THE PROBLEM: Of the lines in the listing below, count those containing "give". Provide the count and nothing else.

EXERCISE INPUTS:
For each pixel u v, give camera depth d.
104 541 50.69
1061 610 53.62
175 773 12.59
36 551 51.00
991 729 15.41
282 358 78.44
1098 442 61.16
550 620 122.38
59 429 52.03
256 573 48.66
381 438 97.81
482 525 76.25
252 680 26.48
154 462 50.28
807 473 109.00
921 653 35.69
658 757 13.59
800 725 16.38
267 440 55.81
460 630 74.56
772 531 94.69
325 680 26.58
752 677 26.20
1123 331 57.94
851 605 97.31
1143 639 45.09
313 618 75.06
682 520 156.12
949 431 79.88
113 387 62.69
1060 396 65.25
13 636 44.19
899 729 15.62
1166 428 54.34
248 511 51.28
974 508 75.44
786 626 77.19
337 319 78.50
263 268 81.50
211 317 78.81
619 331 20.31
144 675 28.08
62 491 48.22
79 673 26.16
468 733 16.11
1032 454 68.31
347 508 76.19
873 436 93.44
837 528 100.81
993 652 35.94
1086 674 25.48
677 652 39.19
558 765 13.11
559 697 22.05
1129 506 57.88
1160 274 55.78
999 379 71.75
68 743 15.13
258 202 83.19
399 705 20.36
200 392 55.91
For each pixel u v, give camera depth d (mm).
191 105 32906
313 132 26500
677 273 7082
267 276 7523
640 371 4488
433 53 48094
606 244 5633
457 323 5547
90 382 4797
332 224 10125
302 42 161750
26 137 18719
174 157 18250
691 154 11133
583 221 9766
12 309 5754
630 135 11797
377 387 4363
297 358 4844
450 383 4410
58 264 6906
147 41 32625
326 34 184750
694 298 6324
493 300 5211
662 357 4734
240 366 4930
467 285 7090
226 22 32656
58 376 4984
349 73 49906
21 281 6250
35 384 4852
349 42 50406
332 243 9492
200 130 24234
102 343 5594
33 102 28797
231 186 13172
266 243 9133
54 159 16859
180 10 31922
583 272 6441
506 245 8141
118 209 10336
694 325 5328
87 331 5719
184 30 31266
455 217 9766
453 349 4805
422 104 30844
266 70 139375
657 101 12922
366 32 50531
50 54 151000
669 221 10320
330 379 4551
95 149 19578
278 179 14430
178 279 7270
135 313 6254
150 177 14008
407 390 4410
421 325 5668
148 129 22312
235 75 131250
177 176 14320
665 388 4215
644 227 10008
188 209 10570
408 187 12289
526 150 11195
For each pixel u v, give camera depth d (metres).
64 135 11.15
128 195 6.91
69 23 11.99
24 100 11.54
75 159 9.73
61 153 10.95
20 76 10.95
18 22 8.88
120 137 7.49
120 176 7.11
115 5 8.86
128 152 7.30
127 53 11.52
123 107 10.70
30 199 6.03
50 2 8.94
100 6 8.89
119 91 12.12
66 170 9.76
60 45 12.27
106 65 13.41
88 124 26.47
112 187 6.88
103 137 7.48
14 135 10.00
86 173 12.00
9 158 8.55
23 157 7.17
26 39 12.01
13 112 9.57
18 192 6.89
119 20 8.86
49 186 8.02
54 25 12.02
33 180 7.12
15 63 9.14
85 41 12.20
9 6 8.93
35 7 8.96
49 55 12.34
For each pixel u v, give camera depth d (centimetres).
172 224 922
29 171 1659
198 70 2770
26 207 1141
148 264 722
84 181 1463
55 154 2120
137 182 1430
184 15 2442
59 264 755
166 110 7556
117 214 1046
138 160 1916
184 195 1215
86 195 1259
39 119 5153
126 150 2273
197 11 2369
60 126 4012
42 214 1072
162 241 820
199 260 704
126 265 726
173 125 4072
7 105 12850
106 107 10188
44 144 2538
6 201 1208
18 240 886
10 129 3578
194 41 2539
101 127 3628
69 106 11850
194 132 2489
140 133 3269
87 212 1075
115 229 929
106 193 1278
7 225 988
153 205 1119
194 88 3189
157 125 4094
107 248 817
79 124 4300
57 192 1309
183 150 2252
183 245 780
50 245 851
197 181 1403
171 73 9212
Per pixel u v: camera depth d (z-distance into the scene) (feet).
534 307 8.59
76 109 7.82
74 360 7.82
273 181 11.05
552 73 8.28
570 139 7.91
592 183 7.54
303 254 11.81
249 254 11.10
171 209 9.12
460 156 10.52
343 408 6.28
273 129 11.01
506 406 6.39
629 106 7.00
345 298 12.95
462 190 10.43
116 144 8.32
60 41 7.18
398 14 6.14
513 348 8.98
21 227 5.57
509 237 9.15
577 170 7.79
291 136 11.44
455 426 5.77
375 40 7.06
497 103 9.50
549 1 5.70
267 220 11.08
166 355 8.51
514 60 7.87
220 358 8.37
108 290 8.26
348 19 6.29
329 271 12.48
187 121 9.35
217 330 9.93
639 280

WRITTEN REPLY: 4